WHAT IS REQUIRED
Using the listing below, report how many lines contain the word "sizing" and give no other words.

PROVIDED RECORDS

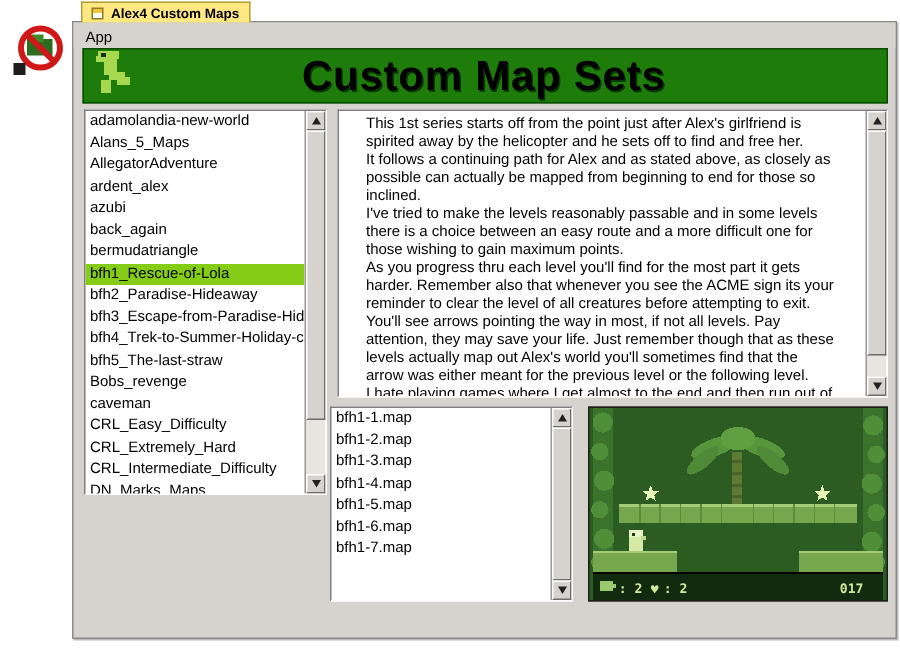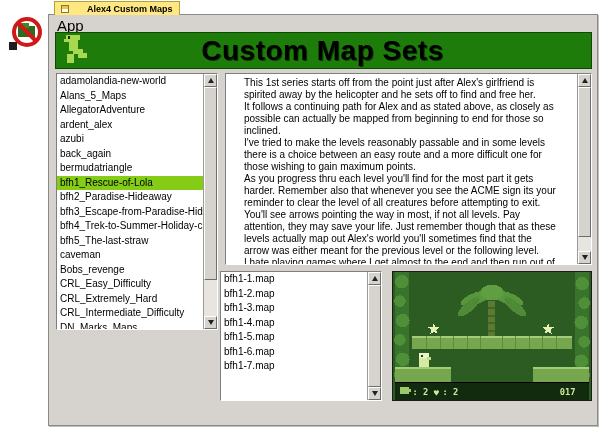--- a/index.html
+++ b/index.html
@@ -12,7 +12,7 @@
   
   .tab{position:absolute;left:54px;top:1px;height:13px;background:#ffe882;
        border:1px solid #b0a03e;border-bottom:none;display:flex;align-items:center;
-       gap:18px;padding:0 6px;font-size:9px;font-weight:bold;z-index:3;}
+       gap:5px;padding:0 6px;font-size:9px;font-weight:bold;z-index:3;}
   .tab-icon{width:8px;height:8px;background:linear-gradient(#f2c53d 50%,#ffffff 50%);
        border:1px solid #8a7a2a;box-sizing:border-box;}
 

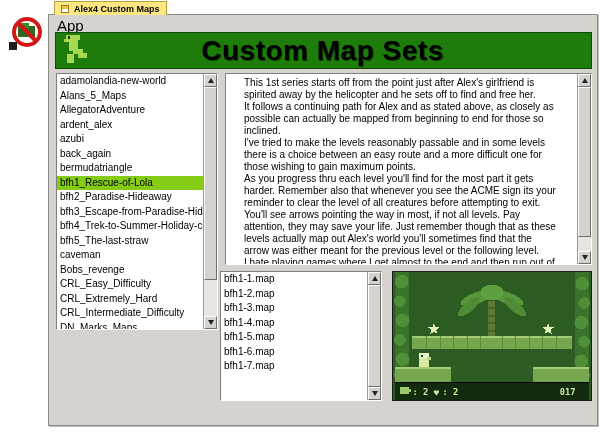--- a/index.html
+++ b/index.html
@@ -20,7 +20,7 @@
   .window{position:absolute;left:48px;top:14px;width:550px;height:412px;background:#d6d3ce;
        border:1px solid #8a8a8a;box-shadow:1px 1px 0 #bdbdbd;box-sizing:border-box;z-index:2;}
   .menubar{position:absolute;left:0;top:0;width:100%;height:17px;background:#d6d3ce;}
-  .menu-item{display:inline-block;padding:2px 8px;font-size:15px;cursor:default;}
+  .menu-item{display:inline-block;padding:2px 8px;font-size:10px;cursor:default;}
 
   .header{position:absolute;left:6px;top:17px;width:537px;height:37px;background:#1e7c0a;
        border:1px solid #0c4a00;box-sizing:border-box;display:flex;align-items:center;}

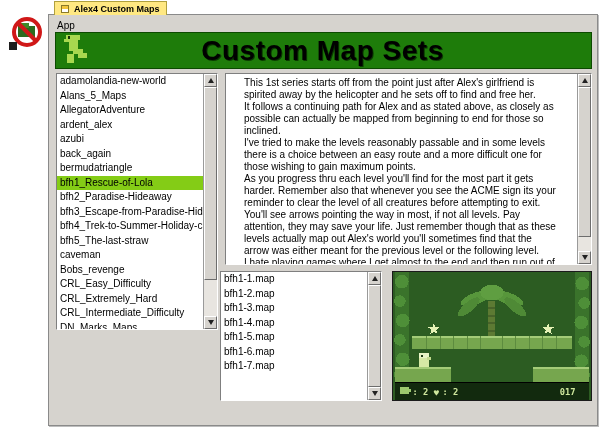--- a/index.html
+++ b/index.html
@@ -122,8 +122,8 @@
           <div class="list-item">bfh3_Escape-from-Paradise-Hideaway</div>
           <div class="list-item">bfh4_Trek-to-Summer-Holiday-camp</div>
           <div class="list-item">bfh5_The-last-straw</div>
+          <div class="list-item">Bobs_revenge</div>
           <div class="list-item">caveman</div>
-          <div class="list-item">Bobs_revenge</div>
           <div class="list-item">CRL_Easy_Difficulty</div>
           <div class="list-item">CRL_Extremely_Hard</div>
           <div class="list-item">CRL_Intermediate_Difficulty</div>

ANSWER SPACE
3